REQUIREMENT:
Extract every line of the data below that contains the string "EDGE", treating uppercase and lowercase as different.

DATA FOR THIS TASK:
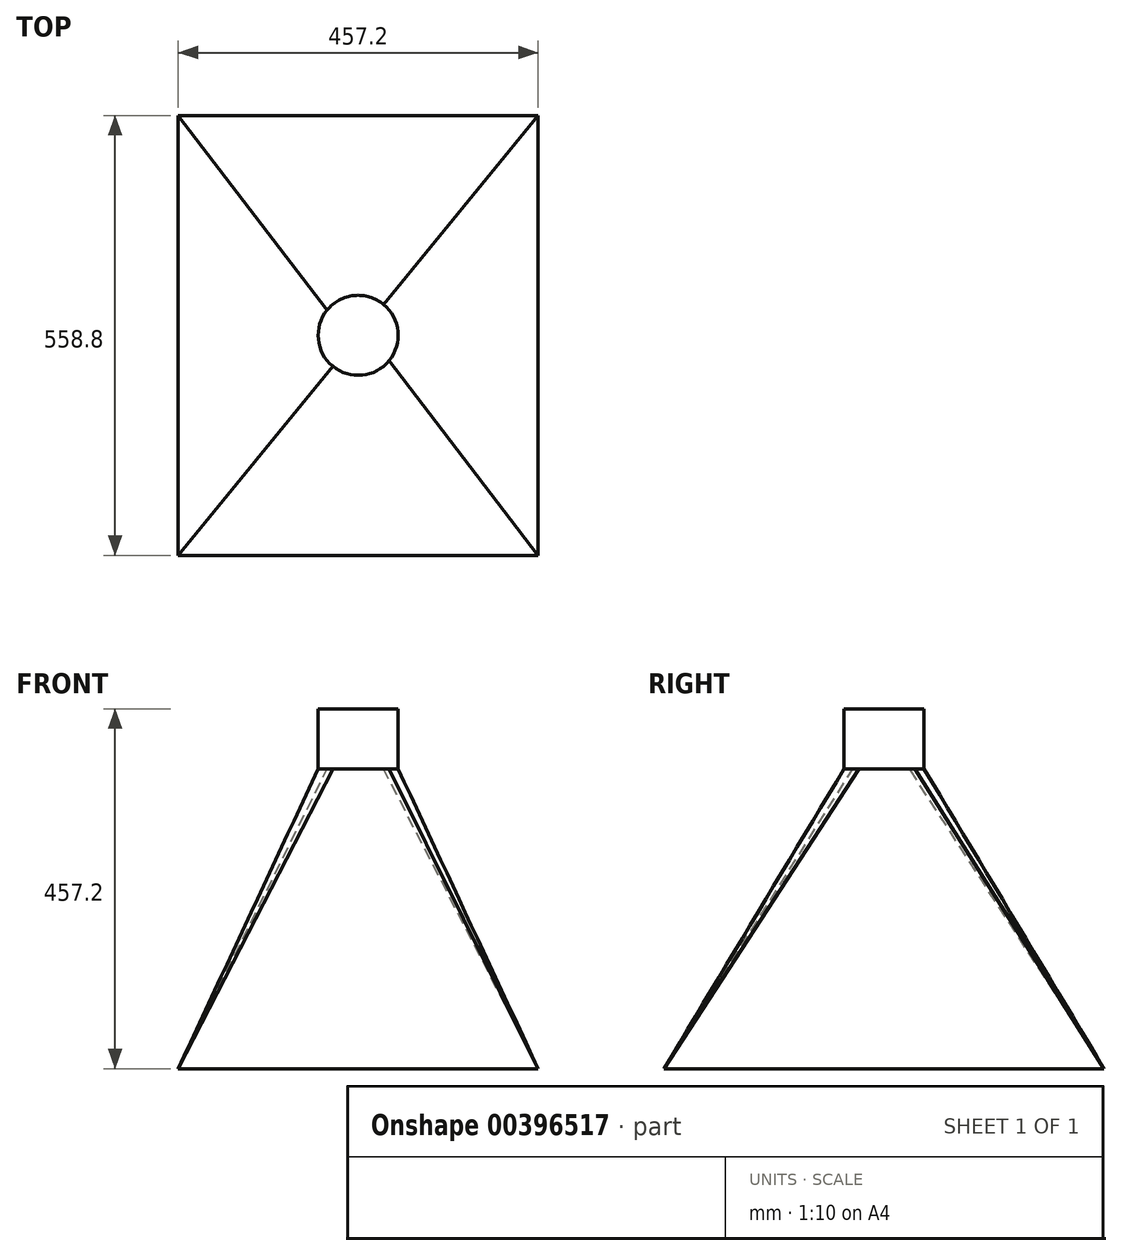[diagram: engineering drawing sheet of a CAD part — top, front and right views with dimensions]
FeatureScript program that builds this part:
annotation { "Feature Type Name" : "Feature", "Feature Type Description" : "" }
export const myFeature = defineFeature(function(context is Context, id is Id, definition is map)
    precondition{}
    {
        {
            var Q0;
            Q0=qCreatedBy(makeId("Top.planeOp"),FACE);
            var sketch = newSketch(context, id + "F0", { "sketchPlane" : qUnion([Q0])});
            skLineSegment(sketch, "E0.bottom", {"start": v(0, 0) * mm, "end": v(457.2, 0) * mm});
            skLineSegment(sketch, "E0.top", {"start": v(0, 558.8) * mm, "end": v(457.2, 558.8) * mm});
            skLineSegment(sketch, "E0.left", {"start": v(0, 0) * mm, "end": v(0, 558.8) * mm});
            skLineSegment(sketch, "E0.right", {"start": v(457.2, 0) * mm, "end": v(457.2, 558.8) * mm});
            skSolve(sketch);
        }
        {
            var Q0;
            Q0=qCreatedBy(makeId("Top.planeOp"),FACE);
            cPlane(context, id + "F1", {"entities" : qUnion([Q0]), "cplaneType" : CPlaneType.OFFSET, "offset" : 381 * mm, "width" : 152.4 * mm, "height" : 152.4 * mm});
        }
        {
            var Q0;
            Q0=qCreatedBy(id+"F1.planeOp",FACE);
            var sketch = newSketch(context, id + "F2", { "sketchPlane" : qUnion([Q0])});
            skCircle(sketch, "E1", {"center": v(228.6, 279.4) * mm, "radius": 50.8 * mm});
            skSolve(sketch);
        }
        {
            var Q0;
            Q0=makeQuery(id+"F0.imprint","IMPRINT",FACE,{"disambiguationData":[TD([[makeQuery(id+"F0.imprint","IMPRINT",EDGE,{"derivedFrom":sQuery(id+"F0.wireOp",EDGE,"E0.bottom")}),1.0]])]});
            var Q1;
            Q1=makeQuery(id+"F2.imprint","IMPRINT",FACE,{"disambiguationData":[TD([[makeQuery(id+"F2.imprint","IMPRINT",EDGE,{"derivedFrom":sQuery(id+"F2.wireOp",EDGE,"E1")}),1.0]])]});
            loft(context, id + "F3", {"sheetProfilesArray" : [{ "sheetProfileEntities" : qUnion([Q0]) }, { "sheetProfileEntities" : qUnion([Q1]) }]});
        }
        {
            var Q0;
            Q0=makeQuery(id+"F3.opLoft","CAP_FACE",FACE,{"disambiguationData":[OSD([makeQuery(id+"F2.imprint","IMPRINT",FACE,{"disambiguationData":[TD([[makeQuery(id+"F2.imprint","IMPRINT",EDGE,{"derivedFrom":sQuery(id+"F2.wireOp",EDGE,"E1")}),1.0]])]})])],"isStart":true});
            extrude(context, id + "F4", {"entities" : qUnion([Q0]), "operationType" : NewBodyOperationType.ADD, "depth" : 76.2 * mm});
        }
    });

EXERCISE ANSWER:
            Q0=makeQuery(id+"F0.imprint","IMPRINT",FACE,{"disambiguationData":[TD([[makeQuery(id+"F0.imprint","IMPRINT",EDGE,{"derivedFrom":sQuery(id+"F0.wireOp",EDGE,"E0.bottom")}),1.0]])]});
            Q1=makeQuery(id+"F2.imprint","IMPRINT",FACE,{"disambiguationData":[TD([[makeQuery(id+"F2.imprint","IMPRINT",EDGE,{"derivedFrom":sQuery(id+"F2.wireOp",EDGE,"E1")}),1.0]])]});
            Q0=makeQuery(id+"F3.opLoft","CAP_FACE",FACE,{"disambiguationData":[OSD([makeQuery(id+"F2.imprint","IMPRINT",FACE,{"disambiguationData":[TD([[makeQuery(id+"F2.imprint","IMPRINT",EDGE,{"derivedFrom":sQuery(id+"F2.wireOp",EDGE,"E1")}),1.0]])]})])],"isStart":true});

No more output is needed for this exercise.